▶ Data for the task:
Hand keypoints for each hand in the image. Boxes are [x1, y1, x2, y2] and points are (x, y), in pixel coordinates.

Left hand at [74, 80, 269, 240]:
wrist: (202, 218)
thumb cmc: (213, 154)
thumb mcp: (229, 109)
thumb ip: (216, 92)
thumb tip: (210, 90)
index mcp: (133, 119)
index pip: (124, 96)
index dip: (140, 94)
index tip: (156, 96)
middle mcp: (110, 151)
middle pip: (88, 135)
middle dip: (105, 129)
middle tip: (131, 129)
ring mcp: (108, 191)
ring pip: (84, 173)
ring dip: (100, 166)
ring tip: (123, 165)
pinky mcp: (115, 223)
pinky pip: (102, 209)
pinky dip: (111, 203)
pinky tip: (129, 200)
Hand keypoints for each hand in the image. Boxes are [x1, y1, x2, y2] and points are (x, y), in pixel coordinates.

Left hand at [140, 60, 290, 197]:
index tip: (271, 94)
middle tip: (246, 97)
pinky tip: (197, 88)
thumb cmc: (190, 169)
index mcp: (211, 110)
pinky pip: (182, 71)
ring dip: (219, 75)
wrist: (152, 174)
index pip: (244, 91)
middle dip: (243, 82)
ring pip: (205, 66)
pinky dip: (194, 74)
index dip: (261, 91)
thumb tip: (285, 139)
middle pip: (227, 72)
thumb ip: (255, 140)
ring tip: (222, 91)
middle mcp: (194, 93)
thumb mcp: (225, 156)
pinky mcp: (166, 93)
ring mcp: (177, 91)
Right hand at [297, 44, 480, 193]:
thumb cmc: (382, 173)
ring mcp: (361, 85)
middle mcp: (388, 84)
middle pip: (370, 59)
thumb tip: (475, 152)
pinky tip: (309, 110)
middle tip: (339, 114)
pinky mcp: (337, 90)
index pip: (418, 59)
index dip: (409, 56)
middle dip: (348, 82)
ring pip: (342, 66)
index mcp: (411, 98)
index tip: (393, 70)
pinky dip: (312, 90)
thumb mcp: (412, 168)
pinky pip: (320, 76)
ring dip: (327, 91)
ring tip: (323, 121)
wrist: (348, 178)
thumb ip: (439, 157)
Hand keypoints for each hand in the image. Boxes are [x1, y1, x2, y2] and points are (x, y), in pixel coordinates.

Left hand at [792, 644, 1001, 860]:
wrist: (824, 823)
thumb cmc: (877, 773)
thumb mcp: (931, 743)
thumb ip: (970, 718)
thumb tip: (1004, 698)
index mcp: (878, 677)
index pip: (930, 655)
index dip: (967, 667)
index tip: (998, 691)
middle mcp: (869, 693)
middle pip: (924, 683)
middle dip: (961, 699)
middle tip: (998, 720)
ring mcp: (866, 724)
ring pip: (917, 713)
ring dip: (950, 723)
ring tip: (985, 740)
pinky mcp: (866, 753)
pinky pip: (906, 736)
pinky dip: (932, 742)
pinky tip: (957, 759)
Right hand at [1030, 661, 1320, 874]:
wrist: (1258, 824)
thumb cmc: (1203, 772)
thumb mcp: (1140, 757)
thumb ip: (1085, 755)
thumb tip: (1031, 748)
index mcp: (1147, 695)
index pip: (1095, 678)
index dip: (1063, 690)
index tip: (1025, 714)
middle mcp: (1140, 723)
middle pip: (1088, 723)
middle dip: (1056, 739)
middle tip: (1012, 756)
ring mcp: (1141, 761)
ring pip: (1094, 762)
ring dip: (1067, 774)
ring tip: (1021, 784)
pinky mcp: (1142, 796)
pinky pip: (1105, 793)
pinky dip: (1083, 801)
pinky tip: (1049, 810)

▶ Task objective: Every entry needs to be written out again, exactly as given.

▶ Reply:
Hand keypoints for each hand in the image. Boxes are [x1, y1, x2, y2] and points are (x, y), in pixel coordinates.

Left hand at [74, 80, 269, 240]:
wrist: (202, 218)
thumb cmc: (213, 154)
thumb mcp: (229, 109)
thumb ip: (216, 92)
thumb tip: (210, 90)
index mcp: (133, 119)
index pip: (124, 96)
index dip: (140, 94)
index tip: (156, 96)
middle mcp: (110, 151)
middle pip: (88, 135)
middle dip: (105, 129)
middle tip: (131, 129)
ring mcp: (108, 191)
ring pip: (84, 173)
ring dip: (100, 166)
ring tip: (123, 165)
pinky mcp: (115, 223)
pinky pip: (102, 209)
pinky dip: (111, 203)
pinky tip: (129, 200)
Hand keypoints for each hand in the image. Boxes are [x1, y1, x2, y2] and points are (x, y), in pixel coordinates.

Left hand at [140, 60, 290, 197]:
index tip: (271, 94)
middle tip: (246, 97)
pinky tip: (197, 88)
thumb cmc: (190, 169)
index mcp: (211, 110)
pinky pip: (182, 71)
ring dip: (219, 75)
wrist: (152, 174)
index pip: (244, 91)
middle dip: (243, 82)
ring pip: (205, 66)
pinky dip: (194, 74)
index dip: (261, 91)
thumb tip: (285, 139)
middle pip: (227, 72)
thumb ip: (255, 140)
ring tip: (222, 91)
middle mcp: (194, 93)
thumb mcp: (225, 156)
pinky mcp: (166, 93)
ring mcp: (177, 91)
Right hand at [297, 44, 480, 193]:
thumb cmc: (382, 173)
ring mcp: (361, 85)
middle mcp: (388, 84)
middle pip: (370, 59)
thumb tip: (475, 152)
pinky tip: (309, 110)
middle tip: (339, 114)
pinky mcp: (337, 90)
index pip: (418, 59)
index dip: (409, 56)
middle dip: (348, 82)
ring pip: (342, 66)
index mcp: (411, 98)
index tip: (393, 70)
pinky dip: (312, 90)
thumb mcp: (412, 168)
pinky pip: (320, 76)
ring dip: (327, 91)
ring tip: (323, 121)
wrist: (348, 178)
thumb ip: (439, 157)
Hand keypoints for each hand in the image. Boxes are [x1, y1, x2, y2] and points are (x, y), in pixel coordinates.

Left hand at [792, 644, 1001, 860]:
wrist: (824, 823)
thumb cmc: (877, 773)
thumb mcp: (931, 743)
thumb ip: (970, 718)
thumb tip: (1004, 698)
index mcp: (878, 677)
index pip: (930, 655)
index dip: (967, 667)
index tip: (998, 691)
middle mcp: (869, 693)
middle pip: (924, 683)
middle dip: (961, 699)
middle tip: (998, 720)
ring mcp: (866, 724)
ring pip: (917, 713)
ring dip: (950, 723)
ring tip: (985, 740)
pinky mcp: (866, 753)
pinky pip: (906, 736)
pinky dip: (932, 742)
pinky tip: (957, 759)
Right hand at [1030, 661, 1320, 874]:
wrist: (1258, 824)
thumb cmc: (1203, 772)
thumb mcp: (1140, 757)
thumb ip: (1085, 755)
thumb tip: (1031, 748)
index mcp: (1147, 695)
index pip: (1095, 678)
index dip: (1063, 690)
index tip: (1025, 714)
middle mcp: (1140, 723)
middle pip: (1088, 723)
middle dip: (1056, 739)
middle tip: (1012, 756)
ring mcp: (1141, 761)
ring pip: (1094, 762)
ring dip: (1067, 774)
ring tip: (1021, 784)
pinky mcp: (1142, 796)
pinky pip: (1105, 793)
pinky dip: (1083, 801)
pinky tip: (1049, 810)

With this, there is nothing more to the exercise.